How is the diagnosis of diabetic retinopathy made

It is based on a comprehensive ophthalmologic evaluation, which should be performed by an ophthalmologist. As expected, some studies have shown that evaluation by an ophthalmologist has greater effectiveness and sensitivity in detecting retinal damage. However, the initial evaluation by the primary physician (general practitioner, diabetologist, endocrinologist), who should perform a minimal ophthalmologic exam, is also important. In this way, possibly serious damage that could go undetected can be prevented.
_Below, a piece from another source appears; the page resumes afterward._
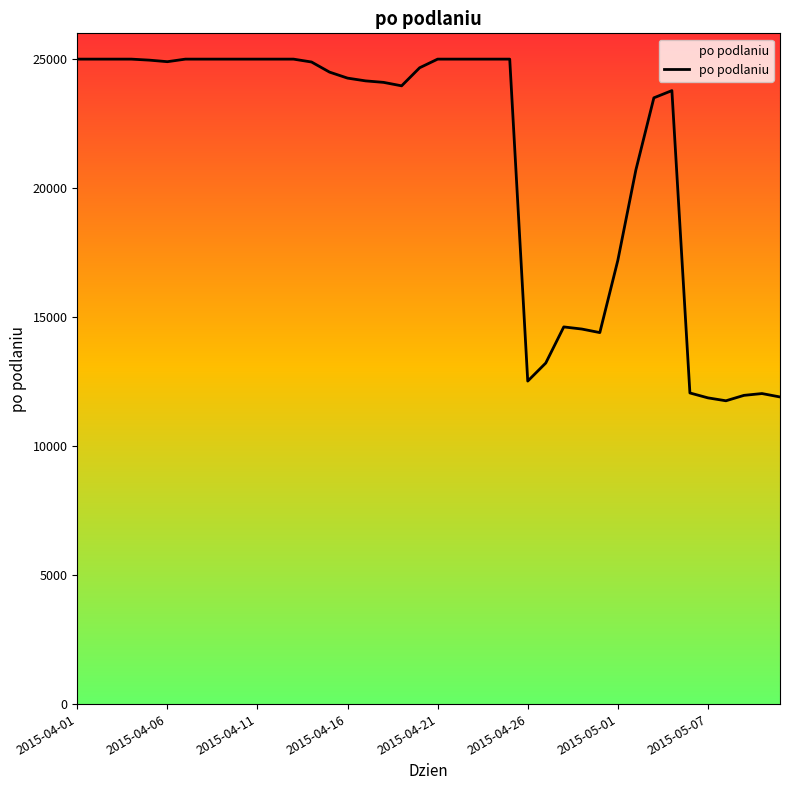

What is the difference between the maximum and minimum values?

13243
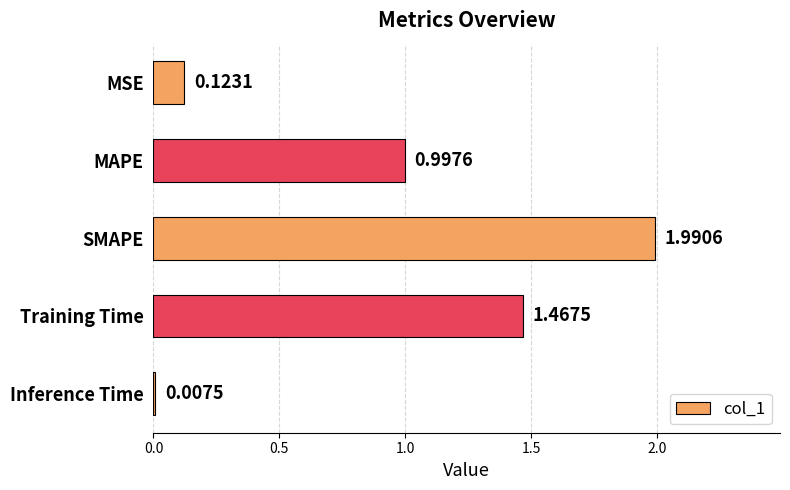

What is the label of the 3rd bar from the top?

SMAPE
A comprehensive ophthalmologic exam includes visual acuity evaluation, pupil reaction to light (myosis of the pupil on application of light on it), and fundoscopy. Monoocular examination with the direct ophthalmoscope is not always able to detect all possible retinal lesions, especially when the examiner is not very experienced. Furthermore, diagnosis of maculopathy with simple fundoscopy is difficult to detect in detail, even by very experienced ophthalmologists. For this reason, examination with a slit-lamp is essential. More specialized examinations, such as fundus photography for further evaluation and follow-up of the lesions, fluorescein retinal angiography, measurement of intraocular pressure and possibly fundus ultrasonography, should be performed by a specialist ophthalmologist if this is necessary. Fluorescein angiography includes the intravenous injection of a special substance, fluorescein, which is bound to serum albumin and accumulates in the retinal vessels, revealing their anatomy. Recently, the new technique of optical coherence tomography (OCT) of the macula (available in specialized centres) allows the diagnosis of macular oedema to be made objectively and with great precision and reliability, permitting the diagnosis of maculopathy much more easily than in the past.